What’s your book about? There’s a question every writer dreads. How does one sum up 60,000 words, give or take a few thousand, in a one or two sentence reply? We might as well be asked, in casual conversation, about what kind of people we are or why we love our children. It’s something we know well, and we of all people, purported masters of words, should be able to able to formulate a quick, succinct reply. After all, who knows a story better than its author?
But it’s not so easy.
One can resort to plot summary, something you’d read in an old card catalog or a guide to TV reruns. My book? I’ll begin, stammering. It’s about a Yupik Eskimo who’s upset with the changes brought by white people. Ugh. That’s not my book. That’s not the essence of the story.
I can be more articulate. It’s a compelling tale of a family struggling against nature and itself. At least now I sound like a writer. Too bad I had to plagiarize the copy from my own jacket cover.
As much as I hate the question, and as much as I struggle with the answer, I do think it’s good for me to wrestle with both, because through the question and the answer, I learn more about that mysterious thing we call story.
How does story begin? Ask ten writers, and you’ll get ten different answers. If you press them, you’ll get a different answer for each story they’ve written. But all the various answers have this in common: stories begin with a whiff. Whether the author first imagines a character or a conflict or a situation or an ending, story begins with a whiff, a fleeting impression that somehow lingers in the memory, compelling the author discover more.
I’ve not done a serious study on smells, but I do know that scientists are learning that they work on us in a deep, primordial way. They linger in our memories and impact our emotions. They cause us to take all kinds of actions, from the trivial to the life-changing - order a slice of pie, take out the trash, flirt with a stranger, leave a place and never return.
It all begins with a whiff, like the story. The writer circles around it, sniffing. Where did it come from? What is it? What does it mean? Where will it end up? As the story builds into its own entity, the underlying aroma never leaves. Plots change and characters rewrite themselves, but the subtle smell that started it all remains.
Ever try to describe a smell to someone who’s never smelled it?
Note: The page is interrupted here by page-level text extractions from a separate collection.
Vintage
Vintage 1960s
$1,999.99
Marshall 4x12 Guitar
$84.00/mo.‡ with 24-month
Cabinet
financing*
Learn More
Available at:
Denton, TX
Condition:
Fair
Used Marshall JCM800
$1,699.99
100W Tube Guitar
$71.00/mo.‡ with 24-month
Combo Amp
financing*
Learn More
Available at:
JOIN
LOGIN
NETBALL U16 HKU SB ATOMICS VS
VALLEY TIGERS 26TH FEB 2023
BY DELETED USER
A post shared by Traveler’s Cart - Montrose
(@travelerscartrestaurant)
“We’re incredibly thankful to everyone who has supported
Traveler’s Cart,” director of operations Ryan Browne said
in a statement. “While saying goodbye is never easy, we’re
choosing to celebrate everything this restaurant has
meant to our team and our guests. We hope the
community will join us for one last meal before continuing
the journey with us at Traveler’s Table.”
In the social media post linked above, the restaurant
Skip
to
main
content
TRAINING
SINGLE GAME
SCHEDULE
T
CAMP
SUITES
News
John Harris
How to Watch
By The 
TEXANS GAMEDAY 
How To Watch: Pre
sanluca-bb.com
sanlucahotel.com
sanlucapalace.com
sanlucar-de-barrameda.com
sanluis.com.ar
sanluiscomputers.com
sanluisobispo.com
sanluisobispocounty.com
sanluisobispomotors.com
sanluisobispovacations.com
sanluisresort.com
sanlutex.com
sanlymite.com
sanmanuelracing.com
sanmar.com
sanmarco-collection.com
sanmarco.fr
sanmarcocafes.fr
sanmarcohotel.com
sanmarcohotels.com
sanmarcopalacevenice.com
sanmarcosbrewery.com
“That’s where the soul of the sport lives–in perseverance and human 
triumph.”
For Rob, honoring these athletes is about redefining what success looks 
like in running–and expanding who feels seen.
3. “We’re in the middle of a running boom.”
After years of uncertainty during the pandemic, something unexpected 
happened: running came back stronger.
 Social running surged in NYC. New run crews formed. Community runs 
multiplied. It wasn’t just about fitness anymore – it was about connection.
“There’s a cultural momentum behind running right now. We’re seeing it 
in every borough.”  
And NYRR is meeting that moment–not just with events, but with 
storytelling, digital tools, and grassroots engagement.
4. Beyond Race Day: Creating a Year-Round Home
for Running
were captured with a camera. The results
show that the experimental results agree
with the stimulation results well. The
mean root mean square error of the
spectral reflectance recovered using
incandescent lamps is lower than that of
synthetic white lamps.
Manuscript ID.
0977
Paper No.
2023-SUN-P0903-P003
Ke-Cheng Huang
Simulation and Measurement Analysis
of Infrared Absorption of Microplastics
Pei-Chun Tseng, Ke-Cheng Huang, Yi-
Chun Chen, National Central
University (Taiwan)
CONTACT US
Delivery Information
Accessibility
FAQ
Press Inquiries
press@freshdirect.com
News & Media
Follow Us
Jasmine? Cinnamon? Rotting fish? We may invoke adjectives and similes in an attempt to settle the experience into something already familiar, but the end, the smell is its own entity, defying description. A story may be reminiscent in its plot or characters or themes to some previous work, but it ends as it began, its own unique essence, snubbing attempts to encapsulate it in words.
Whenever I’m struggling with a story, I know I must return to its essence. When the plot’s not quite working or the character’s motivations are unclear, I know I need to sniff my way back to where I began. Underneath my sometimes clumsy efforts to bring the story to life, there’s an underlying essence that I may not be able to describe, but it is the story.
On a couple of occasions, I’ve visited a perfume factory in Southern France. Perfumes, like wines, are described by adjectives and comparisons in a feeble attempt to capture what is as much experience as product. Spicy undertones accented with delicate floral scents. The consumer doesn’t care about the words. She sniffs and tries on the scent. It may please her in a way she can’t quite describe. On her friend, the scent may be quite different.
Surely a manmade scent, like a story, does not happen by accident. There must be an underlying essence, an idea, a whiff. It must be painstakingly developed until it is just right, until the result comes full circle to match the essence. Then it’s ready.
Perfume, like story, must be distilled. Tons of petals are gathered from fields of unsuspecting flowers and boiled until their essence drips into tiny bottles. The writer distills from the great fields of life – experiences, observations, notes, journals. It’s a cumbersome process, to be sure. Inefficient, to say the least. But without combing those fields, there can be no essence, no story.
It’s no wonder that stories elude description, even by their creators. Each story has its own essence that touches the reader at some deep place, an essence distilled from thousands of parts that an author could never begin to name.
Stories are not “about.” They are. So they’ll never be easy to describe, to summarize in a few words, especially by their authors, who knew them first as a whiff, an essence too powerful to resist.